The gallery area features objects from the collection as well as visiting exhibits throughout the year.
Visit the Rissman Kol Ami Collection exhibit space and see some of its treasures.
Out of the Narrows: Art from a new Haggadah by the Jewish Artists’ Collective Chicago
In the Rissman Kol Ami Collection Gallery through June 2022
Jewish Artist Collective Chicago is a community of visual artists connected through common heritage and committed to sharing ideas, enriching practices, and creating dialogue with community. JACC artists in this exhibit are: Susan Dickman, Dorit Jordan Dotan, Berit Engen, Alan Hobscheid, Ellen Holtzblatt, Judith Joseph, Carol Neiger, Amy Reichert, Beth Shadur and Jane Weintraub.
The exhibit includes art from the Collective’s new Haggadah, presenting art as an aggadic response, a way to tell the story using metaphor and ritual to address the themes of oppression and liberation, wandering and dispersion, slavery and Exodus, of topics as ancient and contemporary as racism and anti-Semitism, civil disobedience, freedom, and identity. For this exhibit, the artists have added some additional works that complement the themes of the Haggadah. The art includes handmade silver ritual objects, paintings, woven tapestries, encaustic, collage, printmaking, drawing, and digital photography.
For more information about the Haggadah or to order a copy, go to https://jac-chicago.com/out-of-the-narrows–the-artists–haggadah.
Click here to see brochures from past exhibits.

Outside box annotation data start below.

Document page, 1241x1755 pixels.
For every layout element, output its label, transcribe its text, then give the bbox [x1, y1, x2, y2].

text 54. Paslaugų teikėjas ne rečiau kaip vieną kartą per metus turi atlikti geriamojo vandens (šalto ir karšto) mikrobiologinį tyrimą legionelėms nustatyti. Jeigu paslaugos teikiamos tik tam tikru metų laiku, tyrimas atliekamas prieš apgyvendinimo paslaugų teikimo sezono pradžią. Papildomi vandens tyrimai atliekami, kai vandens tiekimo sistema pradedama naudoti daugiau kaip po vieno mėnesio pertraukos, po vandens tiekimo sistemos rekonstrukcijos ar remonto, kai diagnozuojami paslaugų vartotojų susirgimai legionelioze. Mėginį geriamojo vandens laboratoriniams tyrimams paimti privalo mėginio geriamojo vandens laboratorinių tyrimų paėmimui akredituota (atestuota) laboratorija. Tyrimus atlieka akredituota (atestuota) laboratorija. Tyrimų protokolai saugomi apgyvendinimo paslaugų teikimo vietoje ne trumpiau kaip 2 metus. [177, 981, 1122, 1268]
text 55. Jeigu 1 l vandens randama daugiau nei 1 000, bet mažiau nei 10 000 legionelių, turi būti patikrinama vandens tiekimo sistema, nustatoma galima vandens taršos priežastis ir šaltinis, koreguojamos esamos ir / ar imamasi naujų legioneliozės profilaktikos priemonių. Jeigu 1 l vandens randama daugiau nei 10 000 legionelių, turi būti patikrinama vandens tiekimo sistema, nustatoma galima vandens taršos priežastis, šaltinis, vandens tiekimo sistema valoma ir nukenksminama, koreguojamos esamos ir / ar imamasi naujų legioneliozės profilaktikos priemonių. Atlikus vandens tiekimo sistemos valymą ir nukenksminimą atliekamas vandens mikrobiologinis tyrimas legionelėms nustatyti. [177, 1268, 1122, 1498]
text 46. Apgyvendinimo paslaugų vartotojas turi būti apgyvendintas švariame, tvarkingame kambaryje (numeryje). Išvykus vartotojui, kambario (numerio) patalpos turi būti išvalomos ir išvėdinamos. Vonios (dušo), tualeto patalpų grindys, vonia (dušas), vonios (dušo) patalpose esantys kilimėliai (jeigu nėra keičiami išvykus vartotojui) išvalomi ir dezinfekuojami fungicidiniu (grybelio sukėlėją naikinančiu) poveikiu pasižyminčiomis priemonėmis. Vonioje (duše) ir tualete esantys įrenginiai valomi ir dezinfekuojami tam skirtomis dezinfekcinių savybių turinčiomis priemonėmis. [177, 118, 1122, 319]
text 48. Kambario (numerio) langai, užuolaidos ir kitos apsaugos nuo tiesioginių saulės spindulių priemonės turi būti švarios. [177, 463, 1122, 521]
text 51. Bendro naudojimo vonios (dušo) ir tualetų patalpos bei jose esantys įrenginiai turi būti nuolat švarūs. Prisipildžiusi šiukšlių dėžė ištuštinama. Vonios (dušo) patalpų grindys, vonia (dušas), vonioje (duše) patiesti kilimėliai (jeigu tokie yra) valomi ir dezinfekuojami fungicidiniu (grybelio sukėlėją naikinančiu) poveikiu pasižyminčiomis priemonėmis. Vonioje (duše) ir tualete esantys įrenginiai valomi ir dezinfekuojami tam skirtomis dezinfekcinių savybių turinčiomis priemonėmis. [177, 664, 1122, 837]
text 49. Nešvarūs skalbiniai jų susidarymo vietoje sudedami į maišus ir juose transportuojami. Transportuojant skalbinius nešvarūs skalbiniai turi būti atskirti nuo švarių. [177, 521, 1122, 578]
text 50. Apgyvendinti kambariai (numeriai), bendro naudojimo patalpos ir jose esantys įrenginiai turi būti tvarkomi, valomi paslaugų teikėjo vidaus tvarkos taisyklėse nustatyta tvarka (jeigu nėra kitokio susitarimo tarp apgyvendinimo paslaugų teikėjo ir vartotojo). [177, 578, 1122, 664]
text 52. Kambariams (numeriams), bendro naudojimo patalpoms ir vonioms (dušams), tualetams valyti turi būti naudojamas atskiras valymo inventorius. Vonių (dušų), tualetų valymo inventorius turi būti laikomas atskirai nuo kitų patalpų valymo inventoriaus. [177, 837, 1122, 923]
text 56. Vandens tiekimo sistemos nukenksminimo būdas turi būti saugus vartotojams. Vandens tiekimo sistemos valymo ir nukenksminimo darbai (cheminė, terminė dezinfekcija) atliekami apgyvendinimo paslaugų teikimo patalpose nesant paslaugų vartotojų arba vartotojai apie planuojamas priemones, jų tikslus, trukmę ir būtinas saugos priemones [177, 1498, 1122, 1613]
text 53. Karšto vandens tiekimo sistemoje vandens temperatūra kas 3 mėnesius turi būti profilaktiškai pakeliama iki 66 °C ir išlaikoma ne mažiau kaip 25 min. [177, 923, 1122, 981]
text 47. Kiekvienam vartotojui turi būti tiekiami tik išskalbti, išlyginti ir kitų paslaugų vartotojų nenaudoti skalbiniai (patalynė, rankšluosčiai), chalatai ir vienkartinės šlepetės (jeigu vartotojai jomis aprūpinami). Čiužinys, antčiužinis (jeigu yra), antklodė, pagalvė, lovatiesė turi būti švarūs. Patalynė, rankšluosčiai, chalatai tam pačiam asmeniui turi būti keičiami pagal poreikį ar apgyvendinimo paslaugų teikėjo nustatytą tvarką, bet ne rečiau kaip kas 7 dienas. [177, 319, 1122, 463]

Click here to view selected treasures from the Rissman Kol Ami Collection.
Click here for our Guidelines for Submitting an Art Exhibit Proposal.
Czech Torah Scroll
Beth El’s Czech Sefer Torah Scroll No. 44 is now beautifully displayed in a new case in the Choos Alcove. This Torah was once cherished by the Jews of Prostejov (“Prossnitz” in German), located in the Czech Republic. The Prostejov synagogue and yeshiva sustained a vital Jewish community until the Nazis invaded in March 1939. In July the synagogue was forced closed. This scroll, hand-written in the 1800s, was confiscated by the Nazis and warehoused with 1,563 Sifrei Torah from other devastated Jewish communities in a ruined synagogue in Michle, outside Prague. In 1964 the scroll was rescued from oblivion and traveled to the Westminster Synagogue in London as part of the Czech Memorial Scrolls Trust. It was brought from London to North Suburban Synagogue Beth El in 1980 by congregants Judith and Roger Leff.
To Bear Silent Witness to our Past. To Honor the Memory of the Prostejov Community. To Remember the Shoah. The Torah is rolled to Deuteronomy 25:17-19:
Remember what Amalek did to you . . . do not forget. These cautionary words from Parsha Ki-Teze in Devarim recall the biblical nation of Amalek, which attacked the Israelites in the desert. We read these verses on Shabbat Zachor, the Shabbat before Purim, in connection with the megillah story of the oppressor Haman. The Nazis were also regarded as evil Amalekites. Abraham Lewin, a member of the clandestine Oneg Shabbat, a group that chronicled life in the Warsaw ghetto, wrote in his diary on June 6, 1942: We want our sufferings to be described for future generations. We meet every Shabbas to tell each other what the old-new Amalekites are doing to us, the Jews. These stories always weigh on me and my head starts to ache.